━━ Data records ━━

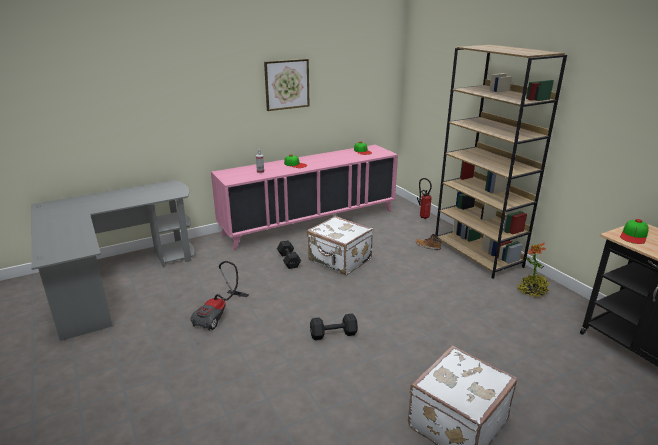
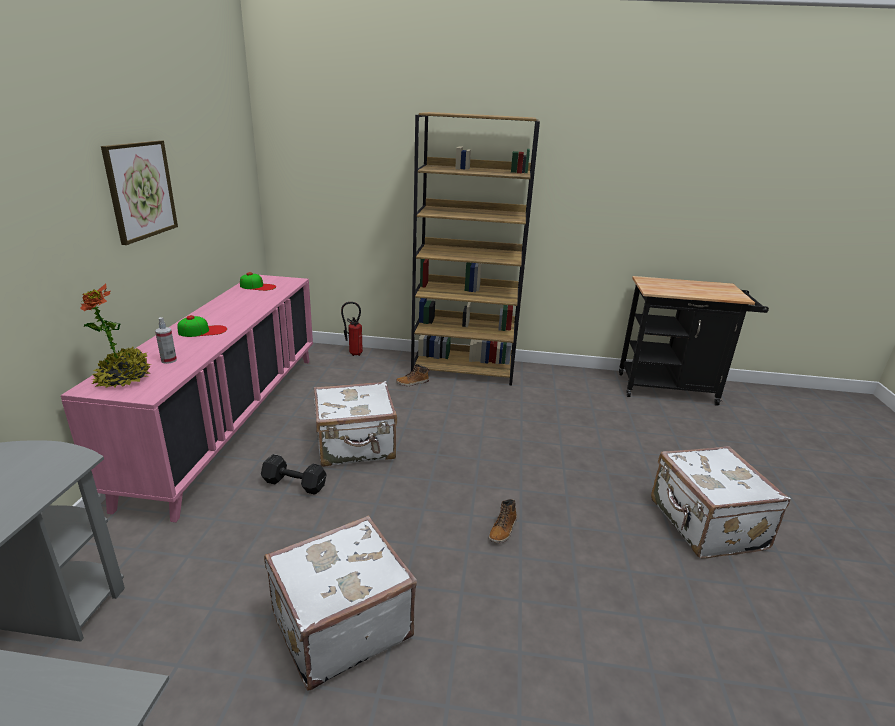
camera: 55 degrees left, 0 degrees up
vacuum cleaner [190,261,249,331] -> white suitcase [264,515,417,690]
black dumbbell [310,314,358,340] -> boot [489,499,517,543]
potted plant [517,242,549,297] -> potted plant moved to [80,283,151,388]
cap [620,219,649,244] -> none

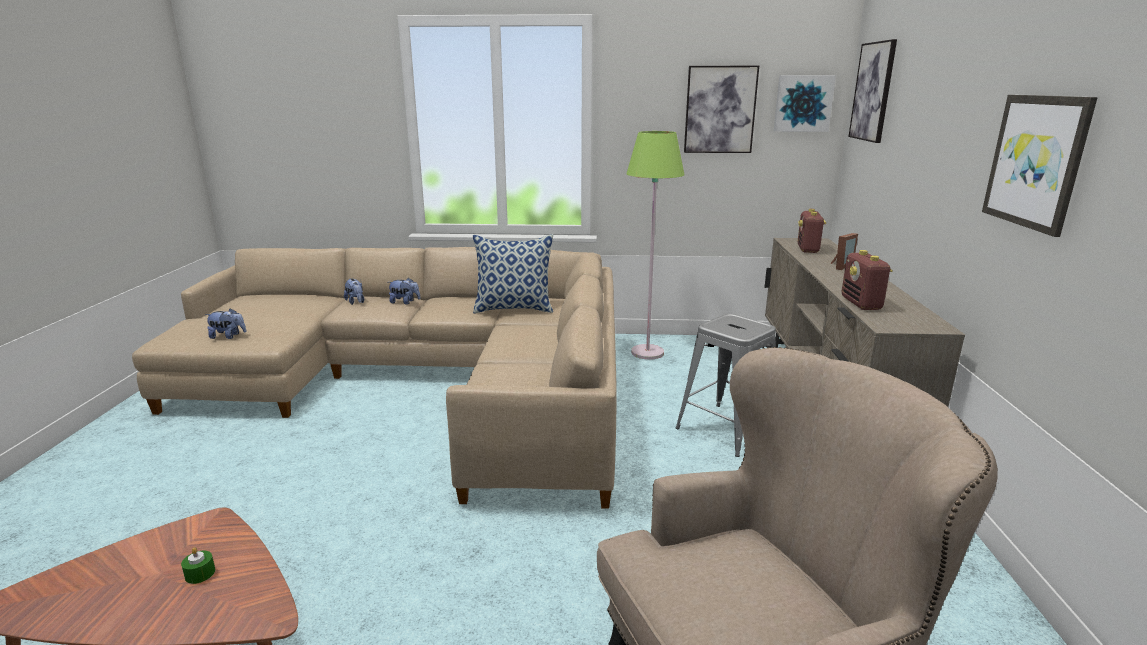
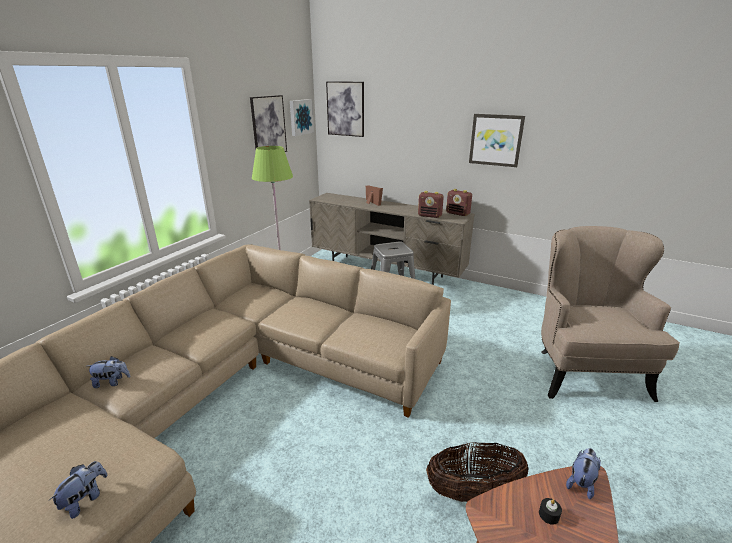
camera: 65 degrees left, 5 degrees up
green candle [181,547,215,584] -> black candle [539,498,562,525]
plush toy [388,278,420,304] -> plush toy moved to [566,448,601,499]
pillow [473,234,553,314] -> none
radio [798,209,826,253] -> radio moved to [446,189,472,216]
none -> basket [426,442,528,502]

━━━

= Task item =
Exactly as written, restate all of the data, leaving out the images.

= Final answer =
camera: 55 degrees left, 0 degrees up
vacuum cleaner [190,261,249,331] -> white suitcase [264,515,417,690]
black dumbbell [310,314,358,340] -> boot [489,499,517,543]
potted plant [517,242,549,297] -> potted plant moved to [80,283,151,388]
cap [620,219,649,244] -> none

camera: 65 degrees left, 5 degrees up
green candle [181,547,215,584] -> black candle [539,498,562,525]
plush toy [388,278,420,304] -> plush toy moved to [566,448,601,499]
pillow [473,234,553,314] -> none
radio [798,209,826,253] -> radio moved to [446,189,472,216]
none -> basket [426,442,528,502]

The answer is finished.